Our eyes darted to another monitor as Julian circled the guy again, moving through the main concourse. Then once more, heading toward the entrance of the Chase branch. A to B to C.
That was it. No detours. A direct path to the ATM machine.
“Anyone see anything out of the ordinary?” asked Pritchard. We all shook our heads. Pritchard nodded. “Yeah, I don’t either.”
“Okay, let’s take a look at afterward,” said Julian.
A new set of images appeared. Same angles. Just a couple of minutes later. Julian resumed telestrating the guy as he left the bank, as well as when he began walking back across the concourse to where he’d entered. Instinctively, we all turned to the next monitor, expecting to see the guy leaving the station.

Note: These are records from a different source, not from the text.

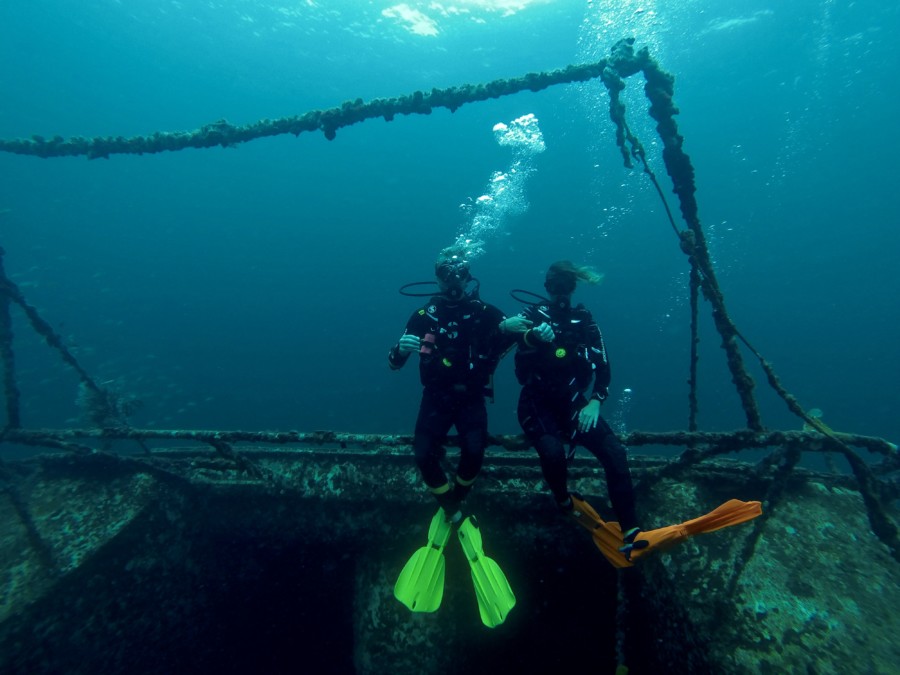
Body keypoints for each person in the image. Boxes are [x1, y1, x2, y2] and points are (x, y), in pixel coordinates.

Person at [388, 252, 530, 523]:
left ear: (467, 277)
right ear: (436, 278)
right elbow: (394, 364)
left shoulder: (485, 312)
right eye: (445, 273)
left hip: (471, 397)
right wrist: (399, 350)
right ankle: (452, 509)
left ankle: (456, 502)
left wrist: (506, 328)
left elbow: (518, 337)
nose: (453, 280)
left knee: (475, 451)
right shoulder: (422, 316)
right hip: (435, 397)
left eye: (460, 273)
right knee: (423, 453)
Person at [512, 260, 642, 551]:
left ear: (573, 288)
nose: (561, 293)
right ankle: (563, 500)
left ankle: (631, 529)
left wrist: (595, 402)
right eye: (556, 287)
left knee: (614, 452)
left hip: (574, 403)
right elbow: (507, 340)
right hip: (536, 402)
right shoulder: (533, 315)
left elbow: (603, 367)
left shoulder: (585, 320)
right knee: (553, 453)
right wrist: (531, 337)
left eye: (566, 286)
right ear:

“Wait. Where did he go?” asked Foxx.
We all leaned forward.
Good question.
There was no one for Julian to circle. The guy wasn’t on the next monitor or any others. We whipped our heads around the room, looking at every screen once, then twice.
“Are you sure all the footage is synched?” I asked.
Of course Julian was sure, but he double-checked anyway. “Yep. All the timecodes match,” he said. I could hear him pouring himself some more whiskey. “Occam’s razor?”
“Yeah, probably a blind spot,” I said. In other words, that was the easiest and simplest explanation. Except there was one thing Occam’s razor wouldn’t explain. Julian knew it, too.
“Let me fast-forward,” he said. “All eyes on the exits.”
Julian sped up the footage. There was no way the cameras could cover every square foot of Penn Station. But there was also no way any of the exits could be among the blind spots.
“There!” said Elizabeth, bolting up from her chair. She headed straight to one of the monitors, pointing. “By the Hudson newsstand.”
“That’s him, all right,” said Julian.
Suddenly, our guy with the pointed beard was back in frame and heading for the exit in his jeans, zip-up hoodie, and—
Oh, shit.
“Does everyone see what I’m not seeing?” I asked.